As a work of cinema, it paints a vivid picture of an era, now passing from memory, when women were completely, rigorously excluded from power.
It also offers an intelligent rendering of the struggles to achieve legal equality for women...

As a cultural artifact in the deification of RBG, however, you might say that it—like some of the court decisions it calls into question—sets a dubious precedent.
In the broader sweep of American history, this is an inopportune moment to present a current Supreme Court justice as a political hero.
Last month, after Trump dismissed a ruling against his migrant policy as the action of an “Obama judge,” Chief Justice Roberts took the unusual step of responding directly.
He declared in a statement that “We do not have Obama judges or Trump judges, Bush judges or Clinton judges. What we have is an extraordinary group of dedicated judges doing their level best to do equal right to those appearing before them.”
Trump shot back on Twitter: “Sorry, Chief Justice Roberts, but you do indeed have ‘Obama judges,’ and they have a much different point of view than the people who are charged with the safety of our country.”
By the standard of civic disagreements in the Trump era, this was a high-minded exchange, and a revealing one.

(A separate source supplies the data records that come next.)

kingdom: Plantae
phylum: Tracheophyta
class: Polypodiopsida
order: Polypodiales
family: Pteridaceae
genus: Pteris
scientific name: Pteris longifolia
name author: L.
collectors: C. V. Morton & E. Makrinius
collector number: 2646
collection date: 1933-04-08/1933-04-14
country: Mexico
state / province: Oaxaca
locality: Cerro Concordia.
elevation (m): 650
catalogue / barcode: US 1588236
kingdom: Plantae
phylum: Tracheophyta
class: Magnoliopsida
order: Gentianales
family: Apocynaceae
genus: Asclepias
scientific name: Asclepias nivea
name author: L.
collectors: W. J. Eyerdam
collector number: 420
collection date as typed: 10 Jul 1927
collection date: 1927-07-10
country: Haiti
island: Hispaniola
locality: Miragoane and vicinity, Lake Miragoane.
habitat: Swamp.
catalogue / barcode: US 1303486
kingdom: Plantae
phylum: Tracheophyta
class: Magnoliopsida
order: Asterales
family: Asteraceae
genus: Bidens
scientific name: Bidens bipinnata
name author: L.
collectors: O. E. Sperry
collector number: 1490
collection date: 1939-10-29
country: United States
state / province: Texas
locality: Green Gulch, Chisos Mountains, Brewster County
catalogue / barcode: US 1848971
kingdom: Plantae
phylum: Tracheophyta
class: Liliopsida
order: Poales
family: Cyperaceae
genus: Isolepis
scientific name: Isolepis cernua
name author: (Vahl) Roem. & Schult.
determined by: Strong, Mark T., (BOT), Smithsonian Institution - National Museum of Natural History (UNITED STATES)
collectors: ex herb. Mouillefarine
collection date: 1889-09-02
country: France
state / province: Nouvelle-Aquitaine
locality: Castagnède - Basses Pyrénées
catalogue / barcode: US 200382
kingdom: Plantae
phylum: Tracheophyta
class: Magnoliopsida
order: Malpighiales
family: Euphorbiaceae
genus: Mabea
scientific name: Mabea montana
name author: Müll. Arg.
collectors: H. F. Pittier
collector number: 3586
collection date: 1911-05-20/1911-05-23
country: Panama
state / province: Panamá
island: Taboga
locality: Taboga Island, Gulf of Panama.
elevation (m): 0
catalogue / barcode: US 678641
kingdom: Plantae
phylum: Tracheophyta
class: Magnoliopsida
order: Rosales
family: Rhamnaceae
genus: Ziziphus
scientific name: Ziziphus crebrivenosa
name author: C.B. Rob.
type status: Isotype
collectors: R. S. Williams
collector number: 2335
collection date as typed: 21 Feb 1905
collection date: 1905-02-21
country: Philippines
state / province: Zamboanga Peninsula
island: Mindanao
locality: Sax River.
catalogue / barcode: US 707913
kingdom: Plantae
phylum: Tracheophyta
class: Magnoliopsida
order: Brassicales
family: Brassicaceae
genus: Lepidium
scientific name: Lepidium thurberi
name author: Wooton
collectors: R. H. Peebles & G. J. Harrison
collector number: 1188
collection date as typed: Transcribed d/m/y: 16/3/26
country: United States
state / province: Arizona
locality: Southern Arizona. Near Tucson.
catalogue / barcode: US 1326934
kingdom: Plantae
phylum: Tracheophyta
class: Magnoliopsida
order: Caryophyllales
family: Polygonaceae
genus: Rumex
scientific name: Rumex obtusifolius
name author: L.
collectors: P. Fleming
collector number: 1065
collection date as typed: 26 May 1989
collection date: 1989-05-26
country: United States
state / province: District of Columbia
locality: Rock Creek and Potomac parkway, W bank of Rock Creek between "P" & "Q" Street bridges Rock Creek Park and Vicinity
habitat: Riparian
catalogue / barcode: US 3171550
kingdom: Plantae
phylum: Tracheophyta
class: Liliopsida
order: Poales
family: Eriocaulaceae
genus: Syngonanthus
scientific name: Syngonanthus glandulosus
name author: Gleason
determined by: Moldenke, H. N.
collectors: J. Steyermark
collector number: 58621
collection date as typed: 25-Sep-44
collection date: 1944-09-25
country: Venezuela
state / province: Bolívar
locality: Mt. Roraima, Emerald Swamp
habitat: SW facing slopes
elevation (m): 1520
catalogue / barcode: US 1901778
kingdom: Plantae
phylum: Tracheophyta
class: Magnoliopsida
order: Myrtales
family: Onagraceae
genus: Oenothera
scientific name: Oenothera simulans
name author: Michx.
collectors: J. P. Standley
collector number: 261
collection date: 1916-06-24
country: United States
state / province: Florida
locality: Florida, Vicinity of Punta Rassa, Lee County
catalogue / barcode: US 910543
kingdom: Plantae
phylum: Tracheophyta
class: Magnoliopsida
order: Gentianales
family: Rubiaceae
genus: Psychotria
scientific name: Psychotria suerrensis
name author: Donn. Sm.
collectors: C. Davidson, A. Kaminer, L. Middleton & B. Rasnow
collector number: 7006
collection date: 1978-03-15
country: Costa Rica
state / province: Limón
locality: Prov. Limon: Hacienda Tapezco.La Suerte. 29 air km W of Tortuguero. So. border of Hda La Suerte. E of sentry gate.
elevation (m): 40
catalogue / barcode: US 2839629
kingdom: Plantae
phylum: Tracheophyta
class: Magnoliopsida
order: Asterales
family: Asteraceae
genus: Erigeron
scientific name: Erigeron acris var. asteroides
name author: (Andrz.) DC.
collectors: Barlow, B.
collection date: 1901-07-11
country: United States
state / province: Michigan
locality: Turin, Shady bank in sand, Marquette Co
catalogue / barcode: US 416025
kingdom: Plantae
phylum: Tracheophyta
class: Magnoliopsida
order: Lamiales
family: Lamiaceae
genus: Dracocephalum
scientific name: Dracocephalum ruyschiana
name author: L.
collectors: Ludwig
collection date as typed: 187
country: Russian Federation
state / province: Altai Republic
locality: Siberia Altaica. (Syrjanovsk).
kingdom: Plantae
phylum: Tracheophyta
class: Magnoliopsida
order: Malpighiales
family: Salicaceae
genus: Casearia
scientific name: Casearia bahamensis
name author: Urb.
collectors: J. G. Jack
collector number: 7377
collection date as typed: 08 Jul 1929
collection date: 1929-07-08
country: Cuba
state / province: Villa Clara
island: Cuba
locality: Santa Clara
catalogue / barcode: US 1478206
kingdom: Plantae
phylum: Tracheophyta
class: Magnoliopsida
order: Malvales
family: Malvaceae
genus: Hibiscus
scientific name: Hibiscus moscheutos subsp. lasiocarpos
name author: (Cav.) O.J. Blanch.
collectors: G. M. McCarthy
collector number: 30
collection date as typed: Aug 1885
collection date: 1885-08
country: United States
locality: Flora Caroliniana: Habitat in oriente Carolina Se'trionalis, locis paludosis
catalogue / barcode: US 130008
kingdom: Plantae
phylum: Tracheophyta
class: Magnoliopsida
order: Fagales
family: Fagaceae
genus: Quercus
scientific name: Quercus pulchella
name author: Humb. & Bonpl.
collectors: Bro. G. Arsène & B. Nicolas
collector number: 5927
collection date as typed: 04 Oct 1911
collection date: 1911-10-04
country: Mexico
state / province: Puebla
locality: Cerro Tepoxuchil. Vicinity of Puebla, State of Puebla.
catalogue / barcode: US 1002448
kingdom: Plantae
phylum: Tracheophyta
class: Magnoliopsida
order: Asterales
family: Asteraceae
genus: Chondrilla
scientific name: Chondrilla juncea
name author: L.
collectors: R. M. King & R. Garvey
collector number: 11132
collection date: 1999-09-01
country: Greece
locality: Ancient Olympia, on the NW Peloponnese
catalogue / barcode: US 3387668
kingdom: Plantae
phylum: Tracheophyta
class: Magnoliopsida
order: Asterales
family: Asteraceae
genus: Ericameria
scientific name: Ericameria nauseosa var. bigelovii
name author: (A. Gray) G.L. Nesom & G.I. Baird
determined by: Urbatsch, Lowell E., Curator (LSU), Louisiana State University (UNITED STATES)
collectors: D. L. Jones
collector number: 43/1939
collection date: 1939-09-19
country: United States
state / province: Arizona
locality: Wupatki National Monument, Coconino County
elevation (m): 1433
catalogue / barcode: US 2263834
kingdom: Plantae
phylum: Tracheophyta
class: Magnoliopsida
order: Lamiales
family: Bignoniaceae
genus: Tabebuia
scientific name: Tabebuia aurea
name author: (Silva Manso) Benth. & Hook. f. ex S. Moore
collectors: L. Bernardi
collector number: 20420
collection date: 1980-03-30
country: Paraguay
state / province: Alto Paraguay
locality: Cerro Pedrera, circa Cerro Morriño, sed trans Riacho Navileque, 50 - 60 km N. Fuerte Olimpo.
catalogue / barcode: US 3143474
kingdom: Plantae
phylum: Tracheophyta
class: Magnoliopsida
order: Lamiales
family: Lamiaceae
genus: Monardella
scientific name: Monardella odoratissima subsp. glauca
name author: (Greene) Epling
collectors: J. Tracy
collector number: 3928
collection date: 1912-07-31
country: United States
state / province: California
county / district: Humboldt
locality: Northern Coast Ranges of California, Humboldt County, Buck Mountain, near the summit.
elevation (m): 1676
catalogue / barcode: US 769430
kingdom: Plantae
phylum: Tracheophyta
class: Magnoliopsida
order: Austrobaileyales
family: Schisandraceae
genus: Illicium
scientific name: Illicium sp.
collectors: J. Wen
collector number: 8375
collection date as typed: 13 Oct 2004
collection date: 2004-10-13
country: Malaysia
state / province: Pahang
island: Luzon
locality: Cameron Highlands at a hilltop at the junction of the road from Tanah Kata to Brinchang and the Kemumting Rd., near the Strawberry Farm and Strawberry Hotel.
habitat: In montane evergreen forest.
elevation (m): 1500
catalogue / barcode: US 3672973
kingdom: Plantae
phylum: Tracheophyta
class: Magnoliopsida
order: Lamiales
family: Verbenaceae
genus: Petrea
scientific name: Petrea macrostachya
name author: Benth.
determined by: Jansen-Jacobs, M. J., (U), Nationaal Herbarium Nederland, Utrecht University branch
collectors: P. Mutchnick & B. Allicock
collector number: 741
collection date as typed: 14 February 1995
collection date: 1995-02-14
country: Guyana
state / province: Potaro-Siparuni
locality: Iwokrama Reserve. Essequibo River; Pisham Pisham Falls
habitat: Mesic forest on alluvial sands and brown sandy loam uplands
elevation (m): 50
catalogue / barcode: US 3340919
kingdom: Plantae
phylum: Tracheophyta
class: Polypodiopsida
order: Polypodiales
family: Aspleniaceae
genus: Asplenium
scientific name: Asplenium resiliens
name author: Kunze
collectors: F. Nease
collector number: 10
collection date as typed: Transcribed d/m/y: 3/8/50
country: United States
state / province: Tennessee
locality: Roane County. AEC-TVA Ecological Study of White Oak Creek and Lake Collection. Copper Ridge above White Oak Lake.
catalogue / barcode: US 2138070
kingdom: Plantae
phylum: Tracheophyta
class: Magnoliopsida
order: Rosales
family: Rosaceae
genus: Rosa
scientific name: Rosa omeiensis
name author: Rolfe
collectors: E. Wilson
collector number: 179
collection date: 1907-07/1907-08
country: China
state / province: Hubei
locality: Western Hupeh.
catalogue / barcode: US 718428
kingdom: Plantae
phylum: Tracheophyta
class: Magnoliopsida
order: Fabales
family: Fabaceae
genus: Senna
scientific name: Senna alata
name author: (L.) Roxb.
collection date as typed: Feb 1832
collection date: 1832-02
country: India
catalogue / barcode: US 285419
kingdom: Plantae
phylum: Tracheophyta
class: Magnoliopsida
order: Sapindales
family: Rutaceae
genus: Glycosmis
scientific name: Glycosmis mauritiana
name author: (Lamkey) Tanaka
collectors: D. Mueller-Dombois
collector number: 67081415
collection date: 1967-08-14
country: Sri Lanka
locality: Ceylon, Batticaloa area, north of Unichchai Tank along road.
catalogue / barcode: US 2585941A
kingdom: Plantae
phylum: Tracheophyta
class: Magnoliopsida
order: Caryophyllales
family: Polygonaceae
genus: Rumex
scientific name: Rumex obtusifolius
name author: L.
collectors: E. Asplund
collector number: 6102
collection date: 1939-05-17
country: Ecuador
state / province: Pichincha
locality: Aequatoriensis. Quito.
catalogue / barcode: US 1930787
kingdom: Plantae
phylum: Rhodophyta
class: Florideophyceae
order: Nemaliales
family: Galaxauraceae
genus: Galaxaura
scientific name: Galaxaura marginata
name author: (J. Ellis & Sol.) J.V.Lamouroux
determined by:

Another element to the politicization of the courts, though. That’s the visceral sense of approval and validation that judges get when they please their fans.
Until recently, Justice Ginsburg wasn’t particularly noted for her influential dissents, any more than, say, fellow Justices Elena Kagan or Stephen Breyer.
But in the larger Ginsburg mythology, she’s a symbol of everything that’s foul and corrupt in Trump-era Washington; her history as a fighter, her constancy, her aged wisdom all combine to make her a kind of priestess for a younger generation.
There’s a further irony to the emergence of RBG as a political icon: She would never have succeeded in rooting out some of the double standards in American law had she not argued before some fair-minded, apolitical judges.
In “On the Basis of Sex,” the male professors, law-firm partners and Justice Department attorneys are all irredeemably sexist and connive to preserve their privileges; the male federal judges, however, are not and do not.
Though they’re lower-court judges, they’re portrayed by character actors resembling Earl Warren and William Brennan and other Republican appointees who were attuned to social change.